Open Thinkering

Backstage blogging

Concrete floor with handwritten quote and a black case in the corner.

"When you change the way you look at things, the things you look at change."

In Neil Gaiman’s novel American Gods, ‘backstage’ is a metaphysical realm existing in parallel to the physical world. It’s a hidden dimension, a transitional zone, where gods and mythological beings can reveal their true forms and access their divine powers.

Using ‘backstage’ as a metaphor along with ‘front of house’ in terms of blogging reveals an interesting opportunity for writers. While social media often demands polished, performative content, blogs can serve as both stage and sanctuary.

I’d argue that the most compelling bloggers manage to weave together public performance with the sharing of their private processes. They share not just their conclusions, but the thinking and the various paths that led them there. Their posts are a mixture of finished thoughts interwoven with works-in-progress.
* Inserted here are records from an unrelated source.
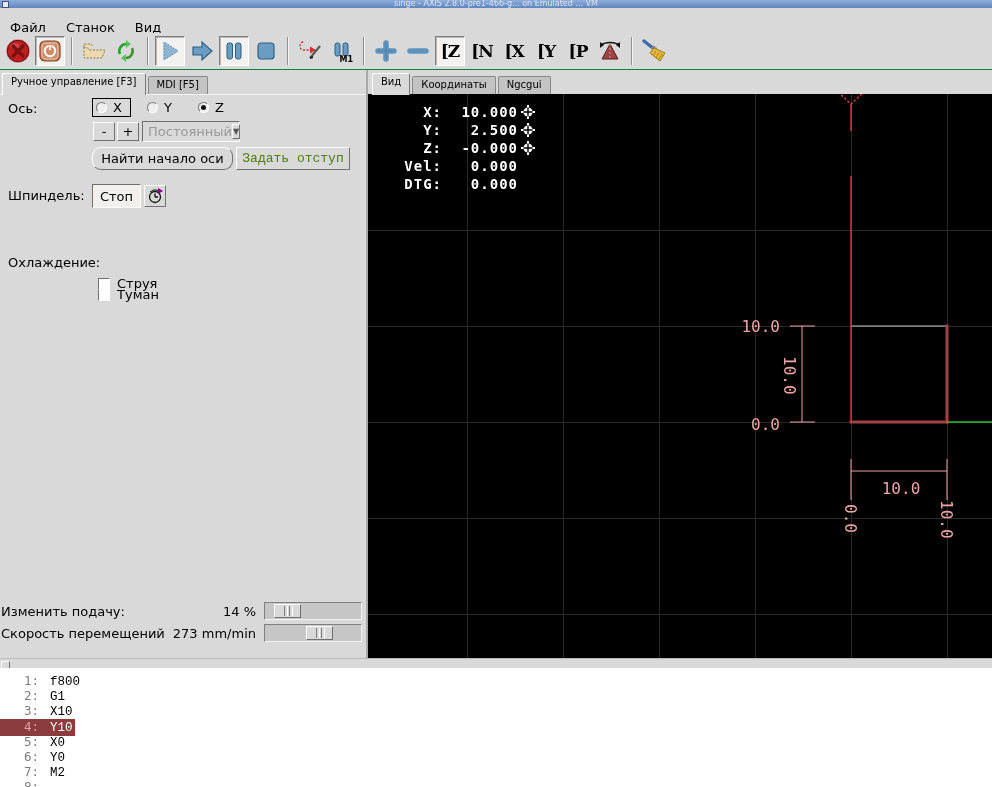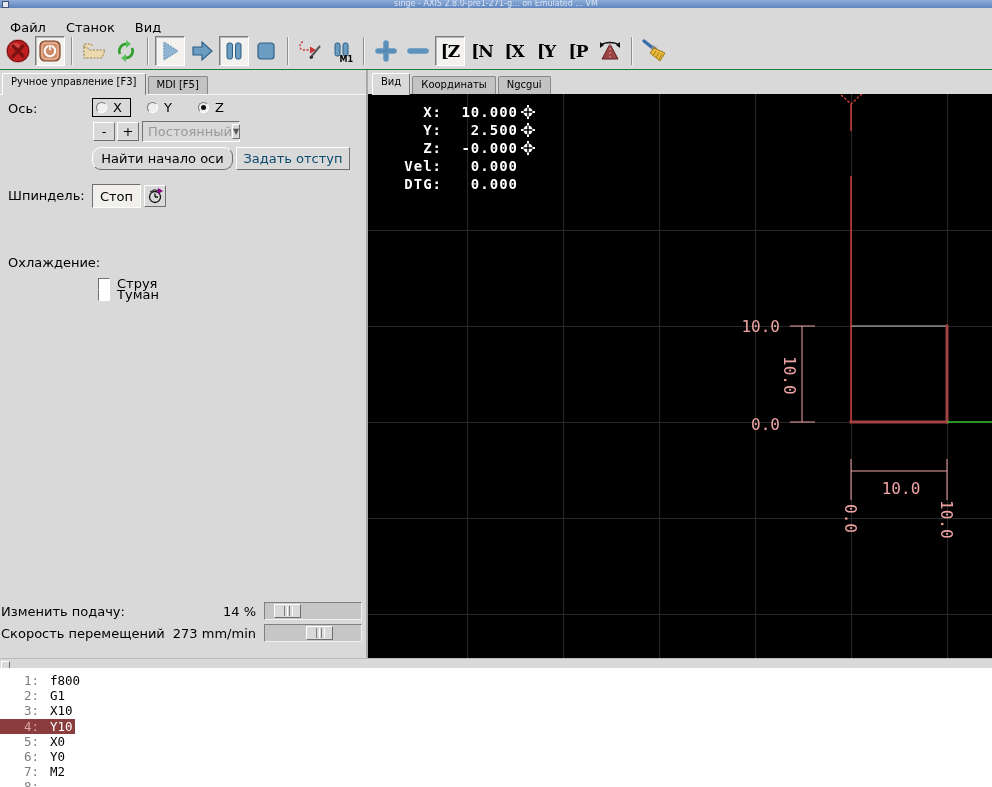--- a/index.html
+++ b/index.html
@@ -42,21 +42,21 @@
     font-size:10px; margin-right:2px; height:19px; border-top-left-radius:2px; border-top-right-radius:2px; }
   .tab.active { background:#d9d9d9; height:22px; border-color:#777;
     border-top:1px solid #fff; border-left:1px solid #fff; position:relative; z-index:2; }
   .frame-line { position:absolute; left:0; top:24px; right:0; border-top:1px solid #f5f5f5; }
 
   
   .lbl { position:absolute; font-size:13px; white-space:nowrap; }
   .btn { position:absolute; background:#d9d9d9; border-top:1px solid #fff; border-left:1px solid #fff;
     border-bottom:1px solid #707070; border-right:1px solid #707070; font-size:13px;
     display:flex; align-items:center; justify-content:center; white-space:nowrap; }
-  .btn.disabled { color:#0c4a6e; }
+  .btn.disabled { color:#4d7c0f;font-family:Liberation Mono, monospace; }
   .btn.sunken { background:#f2f0ec; border-top:1px solid #707070; border-left:1px solid #707070;
     border-bottom:1px solid #fff; border-right:1px solid #fff; }
   .radio { position:absolute; display:flex; align-items:center; gap:6px; font-size:13px; }
   .radio .dot { width:11px; height:11px; border-radius:50%; background:#efefef;
     border-top:1px solid #777; border-left:1px solid #777; border-bottom:1px solid #fff; border-right:1px solid #fff;
     display:flex; align-items:center; justify-content:center; }
   .radio.selected .dot::after { content:""; width:5px; height:5px; border-radius:50%; background:#111; }
   .radio.focused { border:1px solid #000; padding:1px 8px 1px 3px; }
   .checkbox { position:absolute; display:flex; align-items:center; gap:7px; font-size:13px; }
   .checkbox .box { width:12px; height:12px; background:#fff;
@@ -97,35 +97,35 @@
   .dim-text { font-family:"DejaVu Sans Mono", monospace; font-size:16px; fill:#efa3a3; }
 
   
   .sash { position:absolute; left:0; top:658px; width:992px; height:10px; background:#d9d9d9; border-top:1px solid #bbb; }
   .sash-grip { position:absolute; left:1px; top:2px; width:9px; height:8px; background:#d9d9d9;
     border-top:1px solid #fff; border-left:1px solid #fff; border-bottom:1px solid #707070; border-right:1px solid #707070; }
   .gcode { position:absolute; left:0; top:668px; width:992px; height:119px; background:#fff;
     font-family:"DejaVu Sans Mono", monospace; font-size:12.5px; padding-top:5px; overflow:hidden; }
   .gcode-row { height:15.2px; line-height:15.2px; white-space:pre; }
   .g-num { display:inline-block; width:39px; text-align:right; color:#7d7d7d; }
-  .g-text { padding-left:11px; color:#000; }
+  .g-text { padding-left:11px; color:#000;font-family:Liberation Mono, monospace; }
   .gcode-row.active .row-inner { display:inline-block; background:#8b3c3c; padding-right:2px; }
   .gcode-row.active .g-num { color:#dba3a3; }
   .gcode-row.active .g-text { color:#fff; }
 
   svg { display:block; }
 </style>
 </head>
 <body>
 
 <div class="app">
 
   <div class="titlebar">
     <span class="title-icon"></span>
-    <span class="title-text">singe - AXIS 2.8.0-pre1-271-g... on Emulated ... VM</span>
+    <span class="title-text">singe - AXIS 2.8.0-pre1-466-g... on Emulated ... VM</span>
   </div>
 
   <div class="menubar">
     <span class="menu-item">Файл</span>
     <span class="menu-item">Станок</span>
     <span class="menu-item">Вид</span>
   </div>
 
   <div class="toolbar">
     <div class="tb-btn">

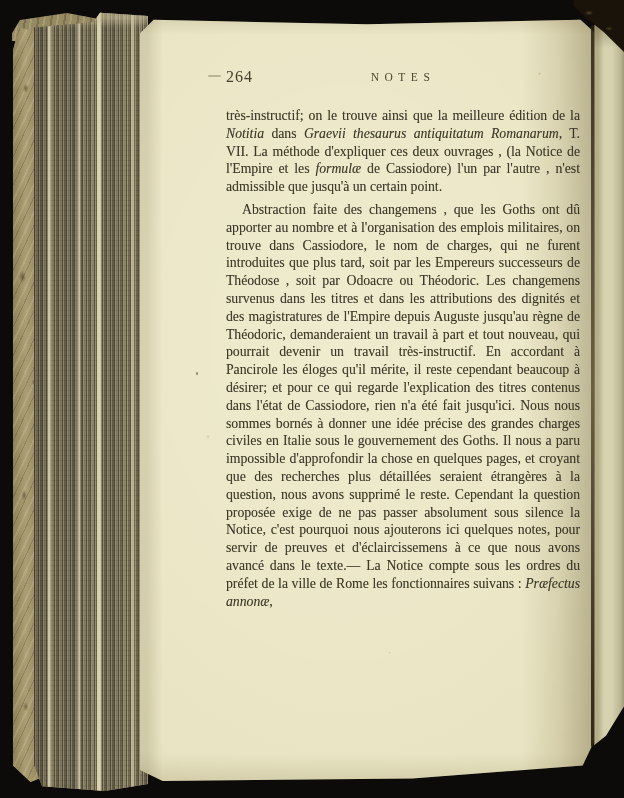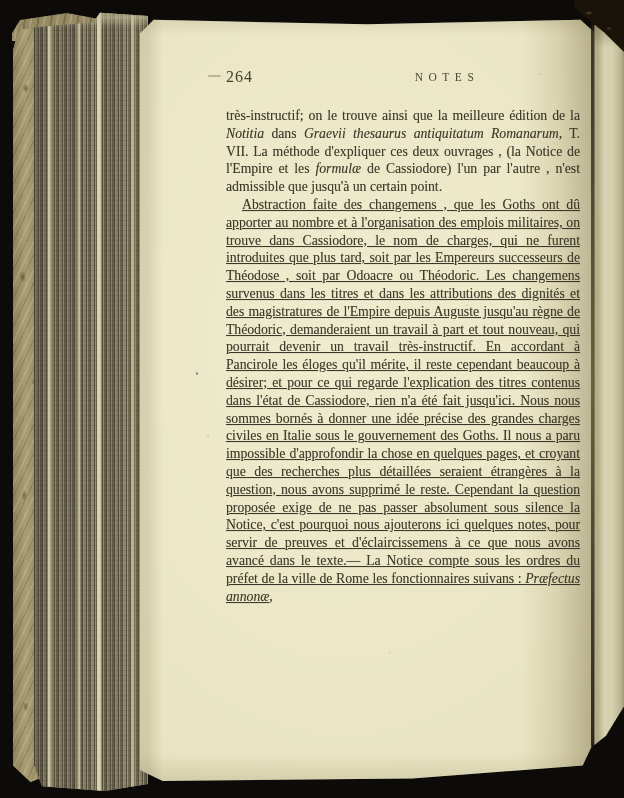--- a/index.html
+++ b/index.html
@@ -48,27 +48,27 @@
       radial-gradient(3px 3px at 15% 55%, rgba(100,80,40,.2), transparent 70%),
       radial-gradient(2px 2px at 55% 83%, rgba(120,90,45,.22), transparent 70%),
       radial-gradient(140% 110% at 45% 42%, rgba(255,252,235,.3), transparent 60%),
       linear-gradient(90deg, rgba(110,95,55,.2) 0 1.5%, transparent 5% 84%, rgba(130,112,62,.18) 92%, rgba(95,80,42,.38) 100%),
       linear-gradient(180deg, rgba(120,105,60,.16) 0 1%, transparent 3% 96%, rgba(120,105,60,.18) 99.5%);
     clip-path:polygon(0 2.8%,3% 1%,50% 1.6%,97% 1%,100% 2.6%,100% 94.5%,97.5% 97.6%,60% 99.3%,5% 99.6%,0 98.2%);}
 
   .header{position:absolute;left:86px;top:56px;width:354px;height:20px;}
   .pagenum{position:absolute;left:0;top:0;font-size:16px;color:#45412f;letter-spacing:1px;}
   .runhead{position:absolute;left:50%;top:3px;transform:translateX(-50%);
-    font-size:11.5px;letter-spacing:5.5px;color:#4a4636;white-space:nowrap;margin-left:44px;}
+    font-size:11.5px;letter-spacing:5.5px;color:#4a4636;white-space:nowrap;}
 
   .textblock{position:absolute;left:86px;top:95px;width:354px;
     font-size:13.7px;line-height:17.8px;color:#3b3829;text-align:justify;
     text-shadow:.2px .2px 0 rgba(59,56,41,.35);}
   .para{margin:0;}
-  .para.indent{margin-top:0;text-indent:16px;text-decoration:underline;}
+  .para.indent{margin-top:5px;text-indent:16px;}
   .it{font-style:italic;}
 
   
   .dash{position:absolute;left:68px;top:63px;width:13px;height:2px;background:rgba(80,75,55,.32);border-radius:1px;}
   .speck{position:absolute;background:rgba(50,45,30,.55);border-radius:50%;}
   .s1{left:56px;top:360px;width:2px;height:3px;}
   .s2{left:300px;top:500px;width:2px;height:2px;opacity:.4;}
 
   
   .crease{position:absolute;left:591px;top:25px;width:3px;height:722px;border-radius:3px;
This backstage approach to blogging offers something increasingly rare in our digital age: authenticity without performativity. It’s what blogging was made for! Sharing half-formed ideas which have room to breathe and evolve, being connected together with one another over time. It’s a place where writers can document struggles alongside successes, and where the messy process of thinking becomes as valuable as the polished final product.

I guess my point is that I’d like to encourage those who write for money, pleasure, or both, to invite readers backstage. It’s a way of transforming the solitary act of creation into a shared journey. Yes, it’s a vulnerable act, but it ultimately creates deeper connections than any carefully curated feed ever could. It’s a way of turning readers, in some ways, into collaborators, as they are witnesses to the evolution of ideas rather than mere consumers of finished products.

Perhaps the future of meaningful online discourse lies not in trying to find another ‘public square’ — as Twitter was a decade or more ago — and instead embracing both performance and process? Treating blogs as spanning both front of house and backstage, we can create spaces which allow for both authenticity and artistry, and blur the line between ‘creator’ and ‘audience’.